The Center for Minorities and People with Disabilities in IT (CMD-IT) has announced that University of North Carolina Charlotte (UNC Charlotte) was awarded the second annual CMD-IT University Award for Retention of Minorities and Students with Disabilities in Computer Science. The University Award recognizes US institutions that have demonstrated a commitment and shown results for the retention of students from underrepresented groups in undergraduate Computer Science programs over the last five years. The award, sponsored by Microsoft, is focused on the following underrepresented groups: African Americans, Native Americans, Hispanics, and People with Disabilities. University of North Carolina Charlotte received the award on September 20th at the 2018 ACM Richard Tapia Celebration of Diversity in Computing in Orlando, Florida. The award included a $15,000 cash award.
The CMD-IT University Award decision was based on UNC Charlotte’s impressive quantitative reported results, which reflected high retention and graduation rates and qualitative reporting on their various retention programs. In particular, UNC Charlotte highlighted the following programs as directly impacting retention:
- Implementation of the Connected Learner program. The program focuses on connecting students to peers, the profession, and the community. The program vision is to transform the student entering an undergraduate computing and informatics program from a person with an interest in computing, to a person with an identity as a computing professional. The program shifts faculty attitudes from knowledge transmission to educational activities that scaffold the computing knowledge and skills to build successful computing professionals. The Connected Learner program builds a sustainable practice of educational innovation across the undergraduate computing curriculum by increasing faculty awareness of teaching innovations, resources for pedagogical change, and support for teaching practices that engage students.
- Establishing multiple new scholarship programs that focus on promoting economic mobility and seek to diversify the student populations.
- Computing outreach to K12 through the STARS program (Students in Technology, Academia, Research and Service). Since 2006, the College of Computing and Informatics (CCI) students have provided community outreach programs to 2400 K-12 students.
- The College of Computing and Informatics (CCI) has been awarded a National Science Foundation CISE REU Site since 2006 in which their labs host 10-15 undergraduate researchers each summer.

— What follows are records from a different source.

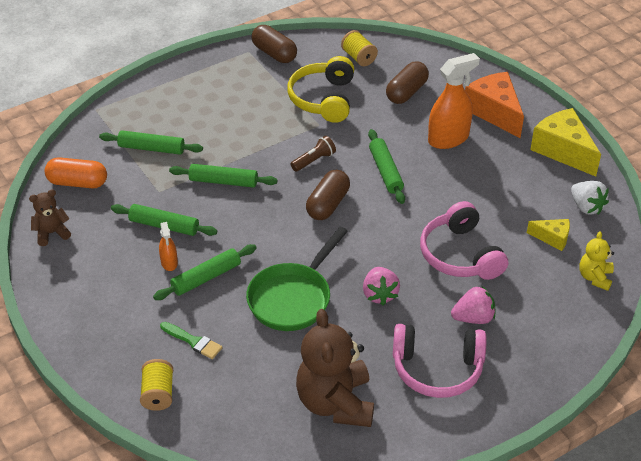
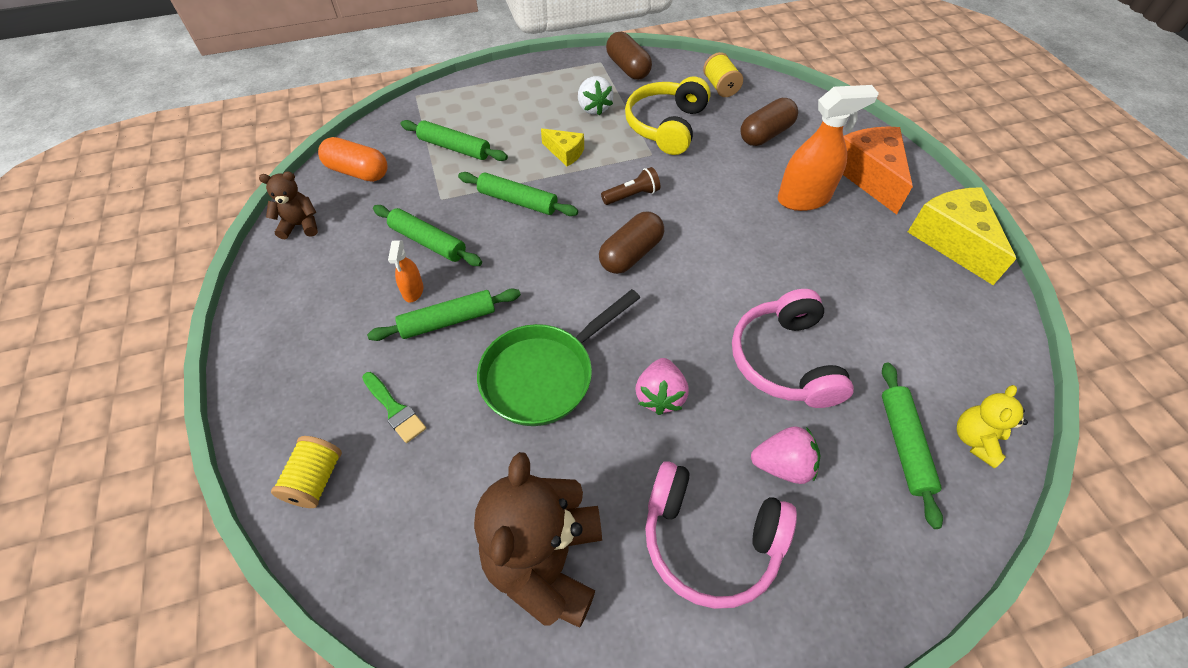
camera: 15 degrees right, 10 degrees up
(385, 171) = (715, 225): green rolling pin -> green rolling pin (904, 445)
(552, 238) = (919, 363): yellow cheese -> yellow cheese (565, 153)
(586, 207) = (975, 326): white strawberry -> white strawberry (594, 108)

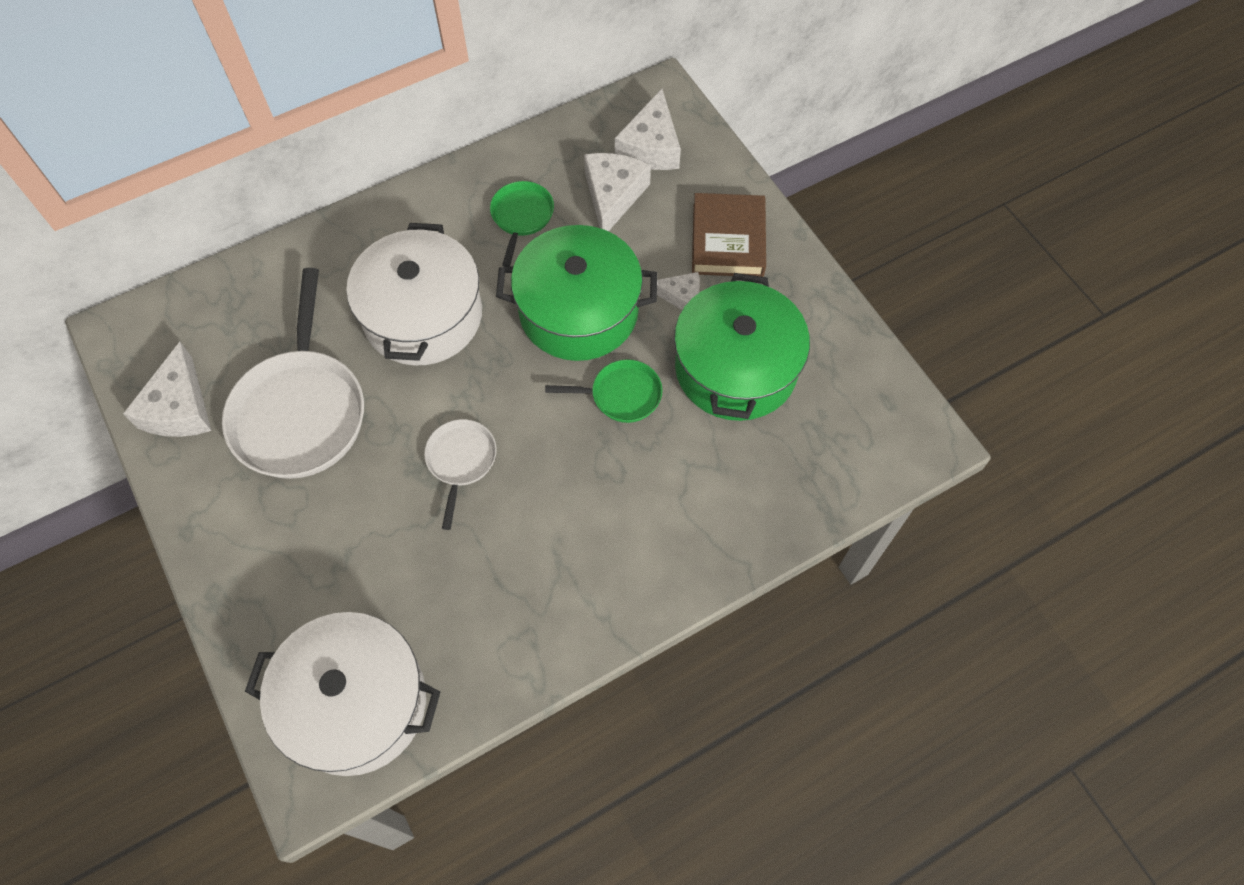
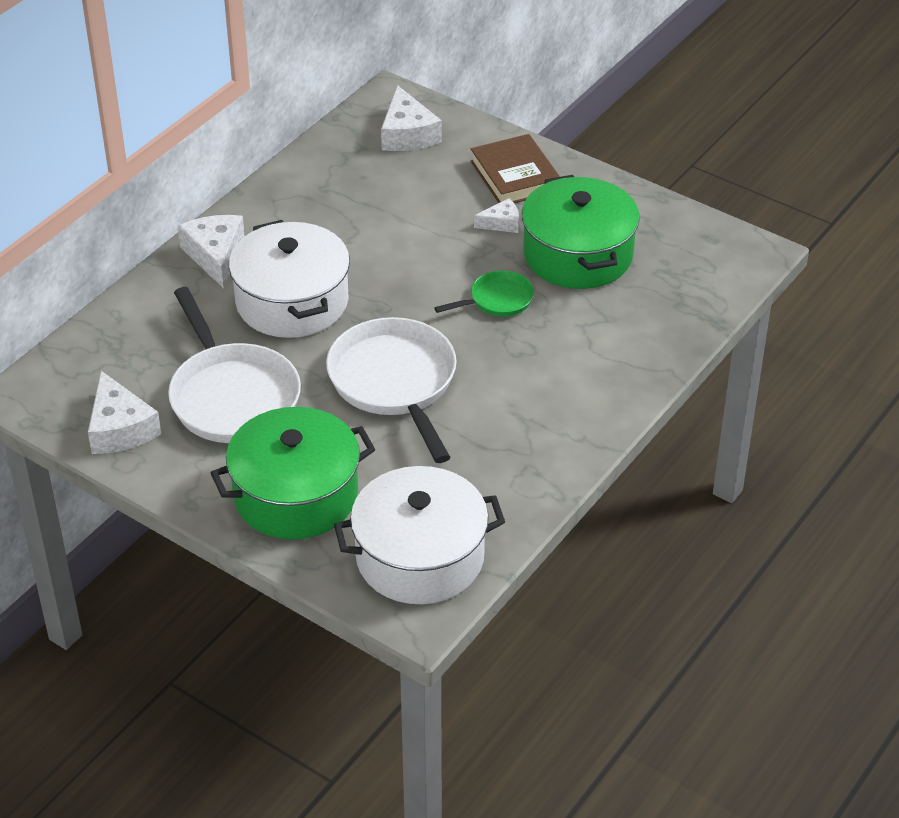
camera: 25 degrees left, 20 degrees down
(461, 461) = (395, 383): white pan -> white pan, size x1.97
(521, 217) = (329, 212): green pan -> none
(578, 311) = (424, 258): green pot -> green pot (296, 495)
(613, 196) = (398, 175): white cheese -> white cheese (215, 255)

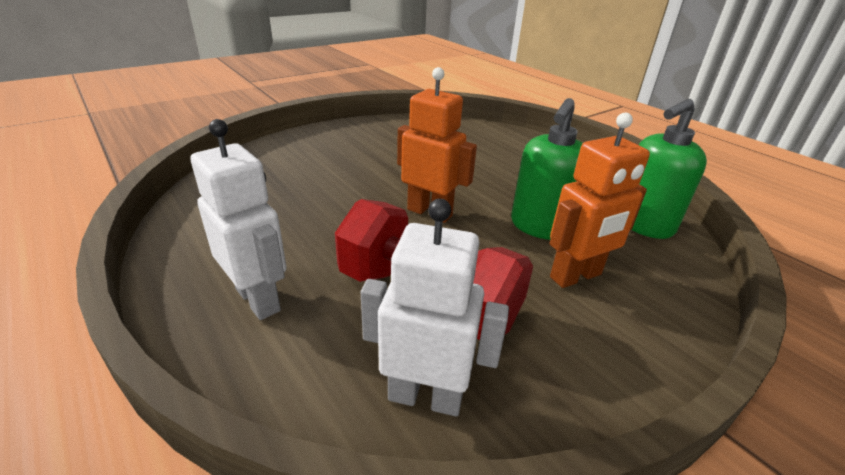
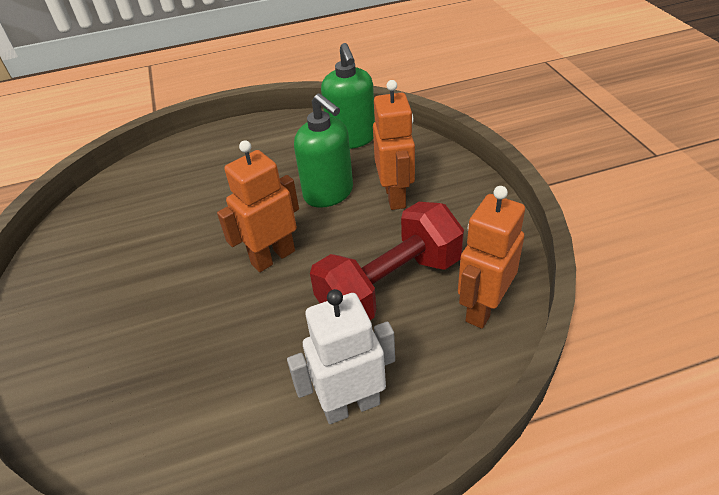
camera: 65 degrees left, 10 degrees up
(425, 396) = (483, 308): white robot -> orange robot

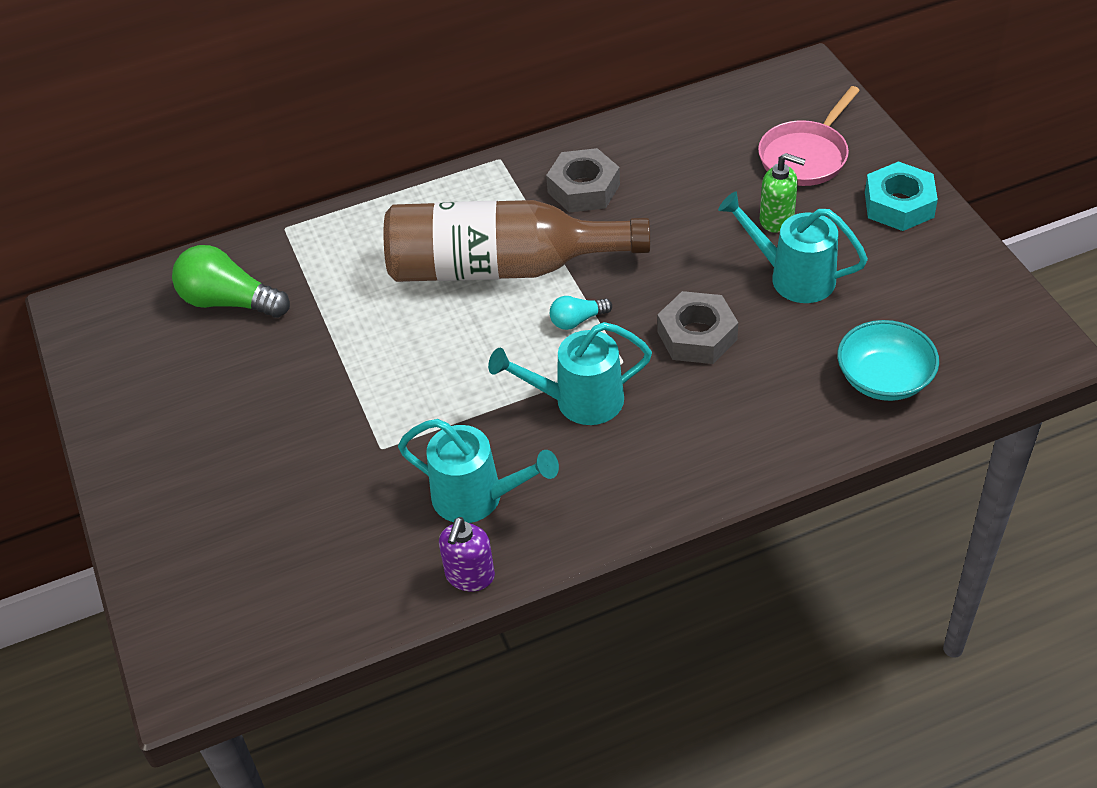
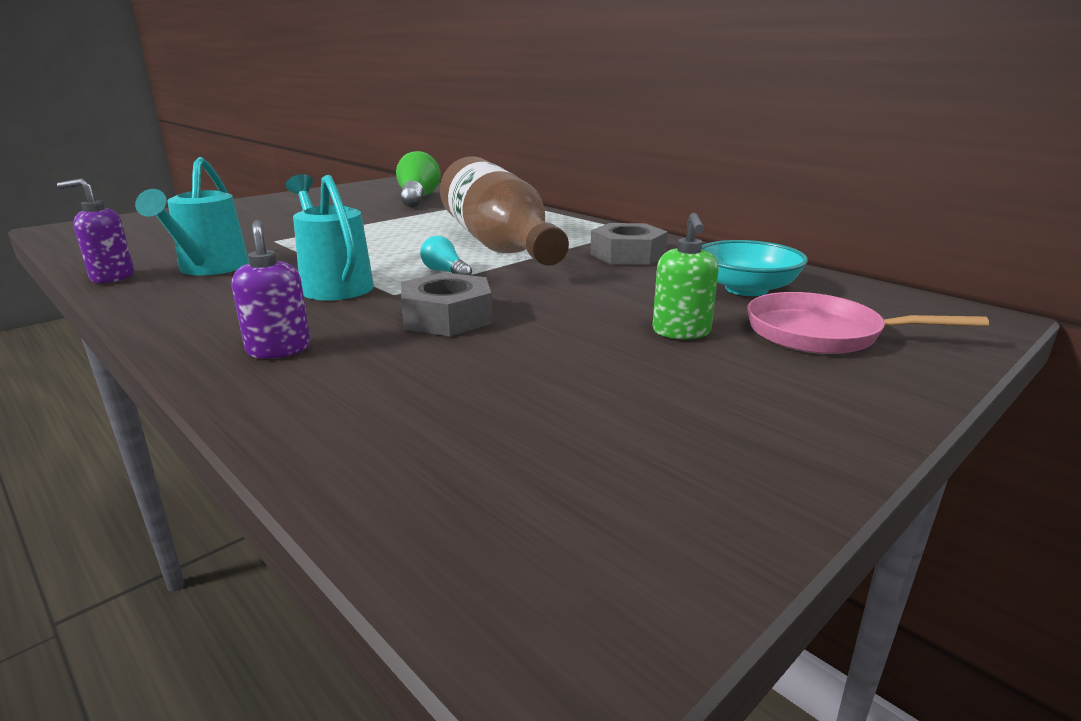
camera: 65 degrees right, 25 degrees down
(726, 437) = (279, 349): none -> purple soap dispenser
(793, 277) = (584, 352): turquoise watering can -> none
(884, 379) = (407, 440): turquoise bowl -> turquoise bowl (746, 289)
(899, 205) = (817, 406): turquoise nut -> none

The program goal is to recruit, retain and prepare a more diverse student population for graduate programs in computing.
- Creation of a task force by the CCI Dean to measurably increase undergraduate diversity. Retention strategies include programs such as a peer tutoring, corporate mentoring, peer mentoring, acquisition of dedicated meeting spaces for women and underrepresented minority student organizations.
- Implementation of Improvisation Workshops to address bias and microaggressions in classroom and lab environments.